Why wages aren't rising while workers remain in short supply: Don Pittis
Our inflation model is busted — and some economists say it needs to be fixed
It used to be that the rules for how inflation worked were pretty simple.
Now, as the official statistics show prices stalling at between one and two per cent, a growing number of economists aren't so sure.
Tomorrow, Canada gets its latest look at the state of rising prices when Statistics Canada releases inflation figures. But despite a growing number of jobs and a trend toward falling unemployment — both here and in the United States — inflation remains stubbornly low.
This flies in the face of an economic principle invented in the 1950s by New Zealand economist William Phillips that remains a basic tenet of the relationship between inflation and unemployment.
Bidding up wages
Phillips noticed that when there was a strong demand for workers, wages got bid up, which allowed the workers to bid up the price of goods in the economy. In other words, low unemployment led to wage inflation, which led to price inflation.
The Phillips Curve was celebrated as one of those simple-but-revealing economic relationships that offer economists a satisfied feeling that they are observing natural laws in action. It also seemed to offer a prescription: High unemployment could be solved with higher inflation.
But for some reason or another, that relationship is not working anymore.
Phillips' failure
Ottawa-based political economist Jacqueline Best has just returned from a research trip to the British National Archives, where she had been studying a previous time when inflation failed to follow the rules: the 1970s stagflation, when prices and wages began to soar while jobs declined.
"That was the problem of the '70s. Instead of having the nice Phillips Curve trade-off, instead of making a choice between unemployment and inflation, you had both at once," says Best, whose book Governing Failure argues policy-makers have lost confidence that they really have the right answers.
"They said, 'This is politically difficult for us and we don't want to deal with the politics, so we're going to let the central banks do all the stimulus … and we're going to get back to doing what we feel comfortable doing,'" she says.
University of Calgary economist Trevor Tombe holds a different view, saying we just haven't waited long enough.

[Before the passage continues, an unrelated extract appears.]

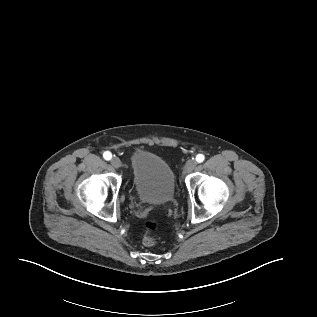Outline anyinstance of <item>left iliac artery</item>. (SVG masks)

Tombe remains a firm believer that more central bank stimulus — so-called lower for longer — will eventually do the trick. But he says a lag between growing employment and rising wages is only to be expected.
The concept applies especially in places like Alberta, where shrinking employment in the oil and gas sector means replacement jobs just don't pay as much.
"This is widely documented, that displaced workers are re-employed at lower wages," says Tombe.
Giving up
Perhaps the flaw is in the way unemployment is measured, says Herb Emery, who holds the Vaughan chair in regional economics at the University of New Brunswick.
In parts of Canada — and in the U.S., where the unemployment rate last month hit a 16-year-low of 4.3 per cent — the statistics fail to account for workers who have given up.
"You may see that you actually have a not bad unemployment rate, but it's because people just aren't even trying to work anymore," says Emery.
It means those discouraged workers form a pool that must get drawn into the labour force before wages can be bid higher.
Another factor may be that an increase in precarious work means modern employees are not in a position to bargain for higher salaries, says Atif Kubursi, a professor emeritus at McMaster who now runs his own consulting business.
"Low interest rates have created a stock market boom but [that] did not result in an investment boom," says Kubursi.
And as those assets rose in value, they contributed to what he describes as a "terrible and unacceptably skewed income distribution," which leaves spending capacity in the hands of the rich, who fail to spend, instead of directing it to people who would happily push up prices if only they had the money to do so.
Kubursi also says that globalization is too easily excused in its effect on keeping wages and inflation low. While many argue that technology and robotics are the real culprits, he says staggeringly large cross-border capital flows have weakened the power of national labour forces.
And like Jacqueline Best, Kubursi believes governments may have the power to fix the problem — but they must first decide to act.